When i bot 600 shares of x originally @$20, I just wanted income. I liked the amount of premium being paid on x options. the stock went to $17 and i just kept writing call options and buying them back. This worked very well until x got hot and the mutual funds started buying steel and commodities stock because of weak dollar, inflation, etc. When i wrote the x $31 call it was out of the money and then all hell broke lose. Maybe in a hot market where the stock is surging and I want income, should I have been selling puts instead? I really want to keep x and just use it for income. Thanks again for your help!!
Reply by Mr. OppiE...
This is a lesson in that all options trading strategies have limitations that you must understand before using any.

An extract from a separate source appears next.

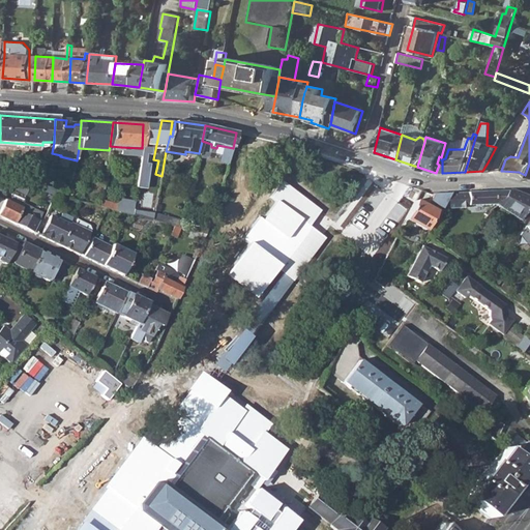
[(450,142),(448,149),(464,149),(466,143),(459,141),(450,142)]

Covered Call is not for stocks that are expected to gain quickly if you want to keep the stocks. In fact, if the stock is surging, you would want to use a pure Bullish Options Strategy instead of a Covered Call. To gain in a hot market with a stock, the best thing to do is just hold the stock or buy more and then protect profits strategically using Protective Puts. The options part can be done with or without the stock and any
Bullish Options strategy would do. Yes,
writing out of the money put options in a hot market is a good way to generate monthly income if you have the
margin for it. In fact, you could write put options whether or not you have the stocks itself, it has nothing to do with your stocks.